The top federal judge in Colorado has ordered imprisoned neo-Nazi Matt Hale to cough up more than $5,000 to repay money spent by the government as it successfully fought off his 2014 lawsuit.

In an order issued Oct. 2, Marcia Krieger, the chief judge of Colorado’s federal court, acknowledged Hale is broke but said that’s no reason to let him off the hook for the bills the federal government racked up by having to respond to his suit.

Hale, who refers to himself as the "Pontifex Maximus" of a neo-Nazi group that wants to fight a “racial holy war,” filed the suit in January 2014, claiming that the federal prison system was violating his religious freedom by barring him from receiving hundreds of letters and various pieces of racist literature.

Krieger had already ruled against Hale in March.

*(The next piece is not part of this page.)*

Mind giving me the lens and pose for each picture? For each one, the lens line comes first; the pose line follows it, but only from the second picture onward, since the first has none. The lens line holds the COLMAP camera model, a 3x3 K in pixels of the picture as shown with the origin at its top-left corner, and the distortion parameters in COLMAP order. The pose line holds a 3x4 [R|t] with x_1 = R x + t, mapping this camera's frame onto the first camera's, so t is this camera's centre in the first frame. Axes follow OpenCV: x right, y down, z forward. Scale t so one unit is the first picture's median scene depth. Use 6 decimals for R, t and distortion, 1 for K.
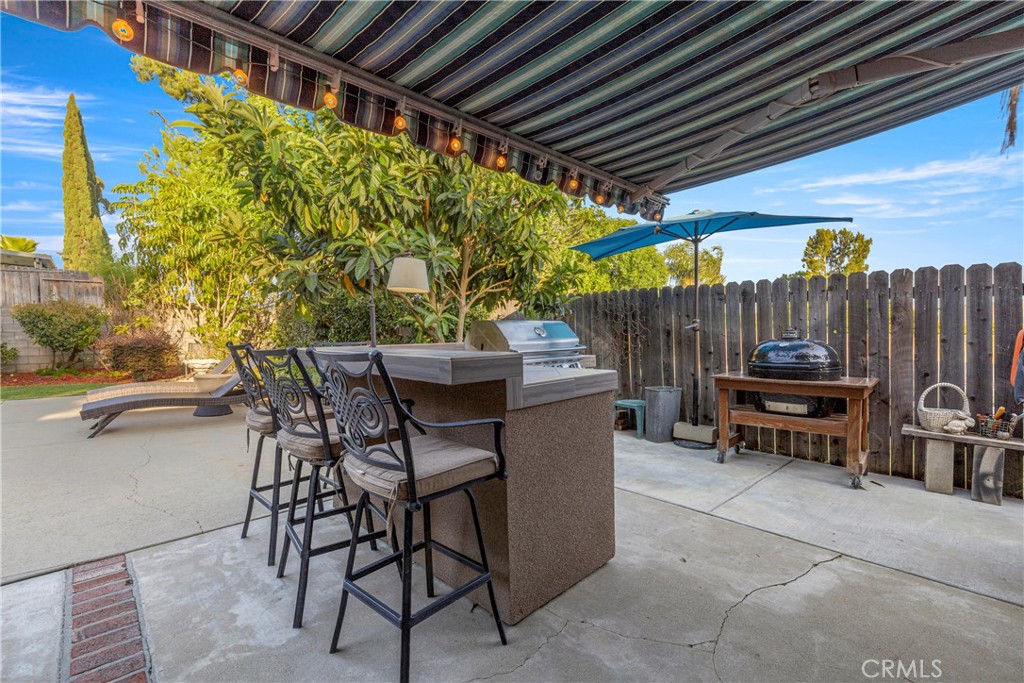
lens RADIAL K [[441.1, 0, 508.4], [0, 441.1, 343.6], [0, 0, 1]] dist [0.004452, 0.000342]
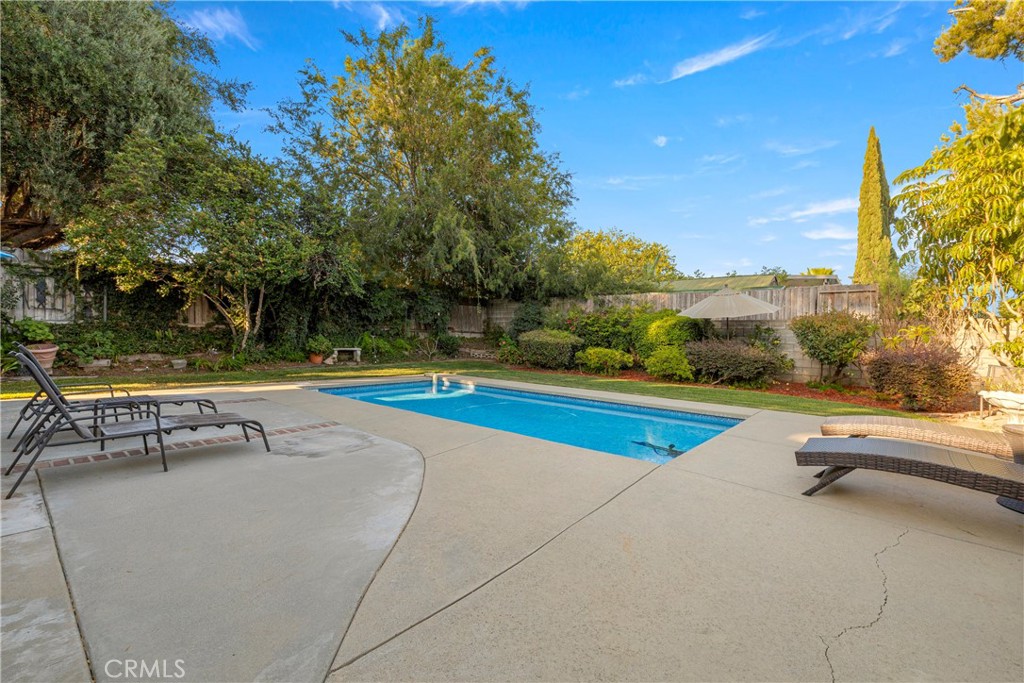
lens RADIAL K [[441.1, 0, 508.4], [0, 441.1, 343.6], [0, 0, 1]] dist [0.004452, 0.000342]
pose [[0.121997, 0.016990, -0.992385, -0.133317], [-0.059879, 0.998158, 0.009728, 0.003487], [0.990723, 0.058237, 0.122789, 0.177847]]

She said his group, the Creativity Movement, doesn’t qualify as a church despite its “many accoutrements of religion” because its beliefs “are derived entirely from secular concerns.”

Followers of the Creativity Movement believe the white race is the highest expression of culture and civilization and consider Jews and non-whites subhuman. In 1999, during the Fourth of July weekend, a supporter and confidant of Hale went on a days-long shooting spree in Illinois and Indiana targeting minorities. The perpetrator, Benjamin Smith, killed two people and injured 10.

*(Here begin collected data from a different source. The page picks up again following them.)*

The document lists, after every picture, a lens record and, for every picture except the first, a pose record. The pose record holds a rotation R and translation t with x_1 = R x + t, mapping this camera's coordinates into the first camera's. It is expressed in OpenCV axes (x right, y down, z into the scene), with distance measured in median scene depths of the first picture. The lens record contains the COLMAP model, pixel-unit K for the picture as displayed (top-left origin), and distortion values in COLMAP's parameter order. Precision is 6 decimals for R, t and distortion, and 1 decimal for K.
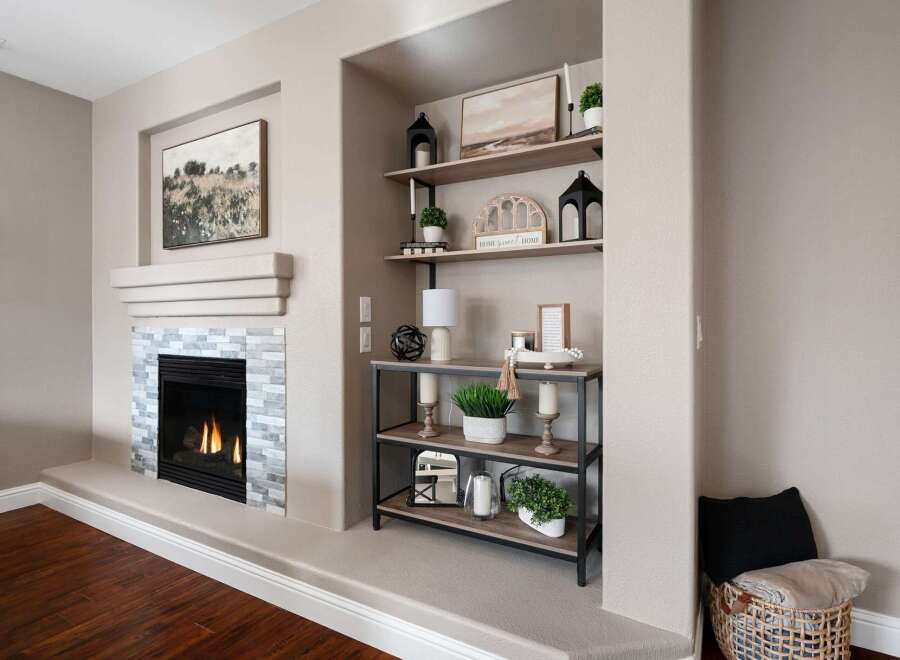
lens RADIAL K [[494.0, 0, 452.1], [0, 494.0, 320.7], [0, 0, 1]] dist [-0.003015, 0.002101]
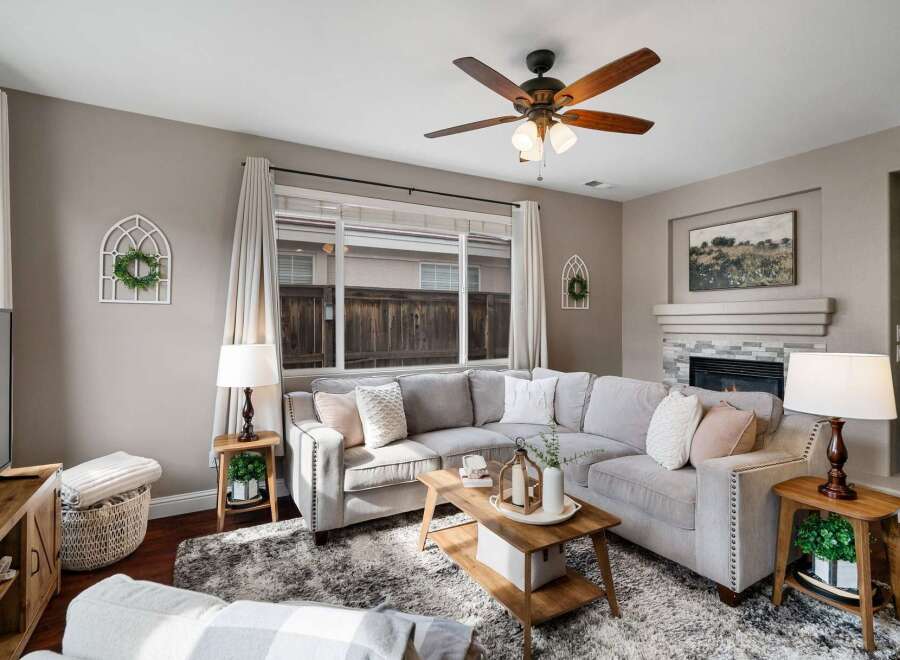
lens RADIAL K [[453.2, 0, 451.2], [0, 453.2, 321.5], [0, 0, 1]] dist [-0.006615, 0.003688]
pose [[0.862193, -0.001848, -0.506577, -0.606228], [0.001281, 0.999998, -0.001468, -0.054225], [0.506579, 0.000617, 0.862193, -0.807270]]
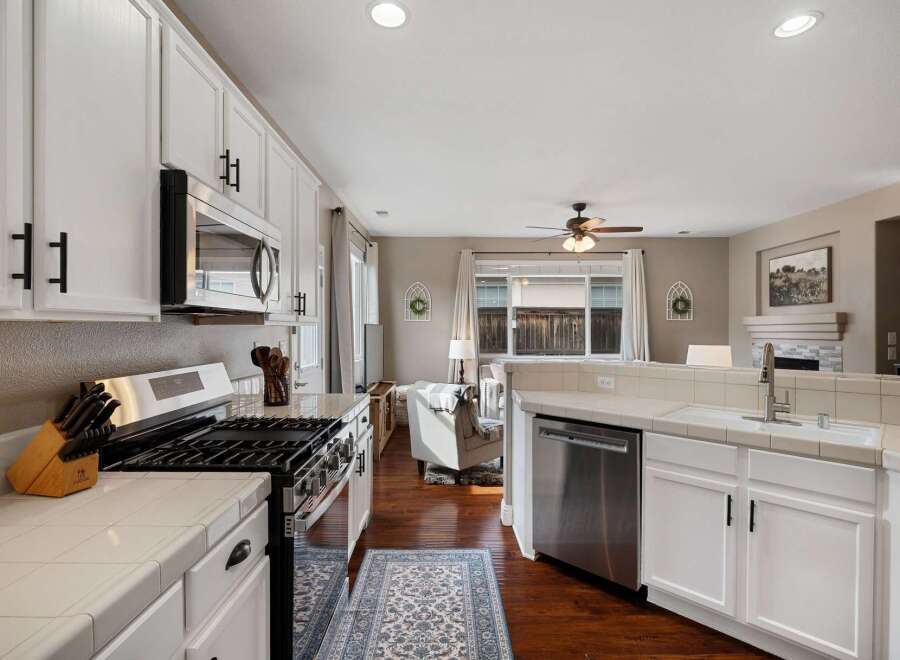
lens RADIAL K [[453.2, 0, 448.7], [0, 453.2, 330.1], [0, 0, 1]] dist [-0.006615, 0.003688]
pose [[0.503645, 0.001154, -0.863910, 0.469823], [-0.001421, 0.999999, 0.000507, -0.051867], [0.863909, 0.000972, 0.503646, -1.384462]]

Last week’s follow-up order stuck Hale with the bill for $2,888 in printing fees and $2,338.35 in fees related to depositions that the U.S. Bureau of Prisons spent in the suit.

Hale originally sought $10 million in damages. After he lost, he argued that he shouldn’t have to pay the government’s costs because the Bureau of Prisons has more money than he does.

“Mr. Hale makes much of the difference in size between him, the indigent party, and the BOP, arguing that it is unfair to award costs to the BOP given its vast resources,” Krieger noted in her order. “The Court cannot find any authority to suggest that the relative resources between the parties are relevant in considering the nonprevailing party’s indigence.”

Hale was sentenced in 2005 to 40 years in prison for plotting to assassinate a federal judge. The Creativity Movement, previously known as World Church of the Creator, has largely splintered since his imprisonment. He is currently serving time at the Supermax prison complex in Florence, Colorado, and is scheduled for release in 2037.